Larionov Alexey A
Department of Medical Genetics, School of Clinical Medicine, University of Cambridge, Cambridge, United Kingdom.
Front Oncol. 2018 Apr 3;8:89. doi: 10.3389/fonc.2018.00089. eCollection 2018.
The median survival of patients with human epidermal growth factor receptor 2 (HER2)-positive metastatic breast cancer (MBC) has more than doubled, since the discovery of HER2-targeted treatments: it rose from less than 2 years in 2001 (prior introduction of trastuzumab) to more than 4 years in 2017. The initial generation of HER2-targeted therapies included trastuzumab with taxanes in the first line, followed by the addition of lapatinib and by a switch to another cytotoxic agent after progression. Results of CLEOPATRA, EMILIA, and TH3RESA trials have changed this clinical practice. The current consensus includes horizontal dual blockade (trastuzumab + pertuzumab) with taxanes or vinorelbine in the first line, followed by trastuzumab-emtansine (T-DM1) in the second line, with addition of lapatinib in the later lines of treatment.

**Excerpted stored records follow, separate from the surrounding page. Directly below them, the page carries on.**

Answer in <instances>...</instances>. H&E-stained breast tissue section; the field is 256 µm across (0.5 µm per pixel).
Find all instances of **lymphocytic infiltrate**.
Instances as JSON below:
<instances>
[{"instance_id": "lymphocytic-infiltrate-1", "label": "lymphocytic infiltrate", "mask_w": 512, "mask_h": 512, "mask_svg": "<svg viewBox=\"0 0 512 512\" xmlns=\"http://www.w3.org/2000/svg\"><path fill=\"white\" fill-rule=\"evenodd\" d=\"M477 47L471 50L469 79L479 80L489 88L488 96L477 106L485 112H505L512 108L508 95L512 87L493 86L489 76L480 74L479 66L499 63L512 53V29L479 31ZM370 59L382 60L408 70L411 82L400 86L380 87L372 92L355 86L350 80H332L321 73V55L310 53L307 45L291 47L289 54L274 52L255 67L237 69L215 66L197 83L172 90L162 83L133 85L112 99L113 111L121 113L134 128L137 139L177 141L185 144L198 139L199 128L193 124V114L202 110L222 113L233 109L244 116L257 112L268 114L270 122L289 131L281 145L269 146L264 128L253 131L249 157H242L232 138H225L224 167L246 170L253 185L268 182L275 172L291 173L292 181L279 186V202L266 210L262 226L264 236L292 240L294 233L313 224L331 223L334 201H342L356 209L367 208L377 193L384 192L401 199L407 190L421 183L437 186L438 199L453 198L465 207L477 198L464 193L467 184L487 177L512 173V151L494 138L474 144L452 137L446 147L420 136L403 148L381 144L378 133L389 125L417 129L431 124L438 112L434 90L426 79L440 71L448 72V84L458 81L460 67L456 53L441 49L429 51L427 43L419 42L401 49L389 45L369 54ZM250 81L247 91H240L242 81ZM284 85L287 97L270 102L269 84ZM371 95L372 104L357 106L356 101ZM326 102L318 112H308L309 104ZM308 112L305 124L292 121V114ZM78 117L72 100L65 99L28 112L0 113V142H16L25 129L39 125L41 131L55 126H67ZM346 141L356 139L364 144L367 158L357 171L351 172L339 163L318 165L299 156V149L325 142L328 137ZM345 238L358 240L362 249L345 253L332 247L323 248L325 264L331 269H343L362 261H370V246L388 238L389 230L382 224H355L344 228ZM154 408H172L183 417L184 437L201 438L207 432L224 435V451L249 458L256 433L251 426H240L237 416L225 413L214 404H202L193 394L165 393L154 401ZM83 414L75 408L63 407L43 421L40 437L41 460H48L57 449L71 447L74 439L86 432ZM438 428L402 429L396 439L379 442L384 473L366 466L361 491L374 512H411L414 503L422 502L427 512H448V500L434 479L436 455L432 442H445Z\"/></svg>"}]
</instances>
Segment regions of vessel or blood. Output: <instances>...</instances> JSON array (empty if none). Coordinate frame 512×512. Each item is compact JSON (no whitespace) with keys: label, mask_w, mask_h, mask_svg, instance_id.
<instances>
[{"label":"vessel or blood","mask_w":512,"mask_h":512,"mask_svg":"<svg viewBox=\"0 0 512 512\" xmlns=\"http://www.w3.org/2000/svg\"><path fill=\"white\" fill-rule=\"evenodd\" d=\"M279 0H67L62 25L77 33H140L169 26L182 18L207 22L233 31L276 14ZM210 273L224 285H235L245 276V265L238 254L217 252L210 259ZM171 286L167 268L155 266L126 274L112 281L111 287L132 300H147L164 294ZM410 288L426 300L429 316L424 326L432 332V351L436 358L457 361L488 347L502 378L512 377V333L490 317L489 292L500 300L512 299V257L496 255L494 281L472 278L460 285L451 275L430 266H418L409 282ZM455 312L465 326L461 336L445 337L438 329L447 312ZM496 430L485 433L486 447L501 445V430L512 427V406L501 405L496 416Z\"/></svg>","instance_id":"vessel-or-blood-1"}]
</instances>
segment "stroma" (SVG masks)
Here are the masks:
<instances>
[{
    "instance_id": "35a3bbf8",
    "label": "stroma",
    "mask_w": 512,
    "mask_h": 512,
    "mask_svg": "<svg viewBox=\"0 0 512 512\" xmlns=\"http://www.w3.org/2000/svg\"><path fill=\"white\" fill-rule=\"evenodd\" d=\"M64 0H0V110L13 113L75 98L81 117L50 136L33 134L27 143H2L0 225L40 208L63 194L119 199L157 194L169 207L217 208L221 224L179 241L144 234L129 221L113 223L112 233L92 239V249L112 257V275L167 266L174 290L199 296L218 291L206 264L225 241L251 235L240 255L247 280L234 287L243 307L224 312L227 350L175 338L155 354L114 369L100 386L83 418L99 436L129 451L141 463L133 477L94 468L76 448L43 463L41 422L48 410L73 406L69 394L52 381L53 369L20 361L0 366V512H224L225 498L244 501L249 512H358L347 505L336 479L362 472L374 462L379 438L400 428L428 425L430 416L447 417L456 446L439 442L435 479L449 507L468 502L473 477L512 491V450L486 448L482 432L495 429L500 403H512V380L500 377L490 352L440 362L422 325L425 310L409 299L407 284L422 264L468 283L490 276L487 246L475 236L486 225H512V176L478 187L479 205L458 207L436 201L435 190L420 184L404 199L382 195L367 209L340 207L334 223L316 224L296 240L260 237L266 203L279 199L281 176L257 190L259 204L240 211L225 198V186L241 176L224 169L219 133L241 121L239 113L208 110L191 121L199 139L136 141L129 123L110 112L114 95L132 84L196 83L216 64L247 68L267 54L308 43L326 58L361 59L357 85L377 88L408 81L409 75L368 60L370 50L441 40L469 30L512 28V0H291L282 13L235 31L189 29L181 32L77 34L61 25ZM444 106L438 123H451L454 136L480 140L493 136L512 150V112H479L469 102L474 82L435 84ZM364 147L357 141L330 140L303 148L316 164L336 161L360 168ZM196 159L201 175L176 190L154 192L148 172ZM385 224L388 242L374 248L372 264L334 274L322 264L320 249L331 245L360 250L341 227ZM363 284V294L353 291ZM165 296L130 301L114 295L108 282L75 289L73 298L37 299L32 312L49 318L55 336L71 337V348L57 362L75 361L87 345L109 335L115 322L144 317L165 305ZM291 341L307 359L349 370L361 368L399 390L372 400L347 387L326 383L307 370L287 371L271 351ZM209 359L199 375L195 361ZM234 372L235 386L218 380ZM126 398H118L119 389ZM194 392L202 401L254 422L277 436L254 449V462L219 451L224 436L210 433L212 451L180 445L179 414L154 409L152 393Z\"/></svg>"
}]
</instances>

However, the fast and simultaneous development of new drugs led to a relative shortage of clinical evidence to support this sequence. Triple-positive breast cancers (TPBC), which express both hormonal receptors and HER2, constitute nearly half of HER2-positive cases. For these tumors, the current consensus is to add endocrine therapy after completion of cytotoxic treatment. Again, this consensus is not fully evidence-based. In view of the recent progress in treatment of estrogen-receptor positive breast cancers, a series of trials is evaluating addition of CDK4/6 inhibitors, aromatase inhibitors or fulvestrant to HER2-targeted and cytotoxic chemotherapy in TPBC patients. Despite the remarkable progress in treatment of HER2-positive breast cancer, metastatic disease is still incurable in the majority of patients. A wide range of novel therapies are under development to prevent and overcome resistance to current HER2-targeted agents. This review discusses pivotal clinical trials that have shaped current clinical practices, the current consensus recommendations, and the new experimental treatments in metastatic HER2-positive breast cancer.
自发现针对人表皮生长因子受体2(HER2)的治疗方法以来,HER2阳性转移性乳腺癌(MBC)患者的中位生存期增加了一倍多:从2001年(曲妥珠单抗引入之前)的不到2年升至2017年的4年以上。第一代HER2靶向疗法包括一线使用曲妥珠单抗联合紫杉烷类药物,随后添加拉帕替尼,并在疾病进展后换用另一种细胞毒性药物。CLEOPATRA、EMILIA和TH3RESA试验的结果改变了这一临床实践。目前的共识包括一线使用曲妥珠单抗联合帕妥珠单抗与紫杉烷类药物或长春瑞滨进行横向双重阻断,二线使用曲妥珠单抗- 恩美曲妥珠单抗(T-DM1),并在后续治疗线中添加拉帕替尼。然而,新药的快速同步研发导致支持这一治疗顺序的临床证据相对不足。同时表达激素受体和HER2的三阳性乳腺癌(TPBC)占HER2阳性病例的近一半。对于这些肿瘤,目前的共识是在细胞毒性治疗完成后添加内分泌治疗。同样,这一共识并非完全基于证据。鉴于雌激素受体阳性乳腺癌治疗的最新进展,一系列试验正在评估在TPBC患者的HER2靶向和细胞毒性化疗中添加CDK4/6抑制剂、芳香化酶抑制剂或氟维司群。尽管HER2阳性乳腺癌的治疗取得了显著进展,但大多数患者的转移性疾病仍然无法治愈。正在开发多种新型疗法以预防和克服对当前HER2靶向药物的耐药性。本综述讨论了塑造当前临床实践的关键临床试验、当前的共识建议以及转移性HER2阳性乳腺癌的新实验性治疗方法。